On Jan. 27, Trump signed an executive order banning entry of citizens from seven Muslim-majority nations. Travelers from Iran, Iraq, Syria, Sudan, Libya, Yemen and Somalia were banned from entering the US for 90 days.
Hager told Fox 2 Detroit his family members have green cards but were not able to return to Michigan with him because of the ban.
Al-Husainy, who said he was well acquainted with Hager and his relatives, said Hager called him on Jan. 19 to tell him he was traveling to Iraq to be with his sick mother.
Naimma, who is originally from Samawah, Iraq, died in Karbala on Jan. 22, Al-Husainy said.
"The day after her death, her relatives here held a funeral," he said.
The services were held at the Al Mustafa Center in Dearborn, Michigan, Al-Husainy told BuzzFeed News.

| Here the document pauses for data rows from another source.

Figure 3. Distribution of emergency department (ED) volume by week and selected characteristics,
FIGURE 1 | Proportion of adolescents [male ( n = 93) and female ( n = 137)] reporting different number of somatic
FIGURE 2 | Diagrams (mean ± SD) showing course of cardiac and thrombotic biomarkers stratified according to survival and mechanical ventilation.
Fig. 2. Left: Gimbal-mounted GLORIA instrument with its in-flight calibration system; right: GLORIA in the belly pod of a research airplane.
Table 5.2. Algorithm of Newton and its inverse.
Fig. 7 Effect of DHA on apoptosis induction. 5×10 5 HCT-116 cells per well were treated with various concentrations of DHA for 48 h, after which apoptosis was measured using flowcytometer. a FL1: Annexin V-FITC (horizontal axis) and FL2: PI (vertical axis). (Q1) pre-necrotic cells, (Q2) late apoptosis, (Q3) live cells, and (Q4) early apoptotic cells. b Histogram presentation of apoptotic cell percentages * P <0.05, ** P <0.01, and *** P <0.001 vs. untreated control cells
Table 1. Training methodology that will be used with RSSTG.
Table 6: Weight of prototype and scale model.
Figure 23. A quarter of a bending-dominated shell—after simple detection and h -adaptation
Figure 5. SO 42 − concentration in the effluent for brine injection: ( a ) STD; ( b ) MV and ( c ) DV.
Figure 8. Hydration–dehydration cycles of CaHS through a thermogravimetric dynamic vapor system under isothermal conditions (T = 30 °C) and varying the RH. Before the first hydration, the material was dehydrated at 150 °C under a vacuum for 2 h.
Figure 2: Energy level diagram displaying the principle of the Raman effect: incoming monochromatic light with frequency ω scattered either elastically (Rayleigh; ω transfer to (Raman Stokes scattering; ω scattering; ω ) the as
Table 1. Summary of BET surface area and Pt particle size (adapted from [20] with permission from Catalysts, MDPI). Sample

He referred a reporter to pictures he posted on Facebook of the service, and noted that he and members of the community had commented and sent their condolences.
Fox 2 Detroit also reported they saw a Facebook post by Hagen lamenting his mother's death on Jan. 22. The post, the news station reported, has since been deleted.
Al-Husainy told BuzzFeed News he wanted to speak out about the allegations made by Hager because they were inaccurate. He said he hasn't spoken to Hager since their conversation on Jan. 19.
The imam said that although he believes the travel ban has its faults, Hager's story was false.
Al-Husainy said he voted for Trump, but believed Iraq should not have been placed on the list of countries from which travel was temporarily banned because it too was a target of ISIS.
"We have to tell the truth," he said.
Naima al-Hajar died on Jan. 22 in the Iraqi city of Karbala, Imam Husham Al-Husainy said, about five days before President Trump signed an executive order temporarily banning travel from Iraq and other countries. Hager previously stated she died in Iraq after the order was signed.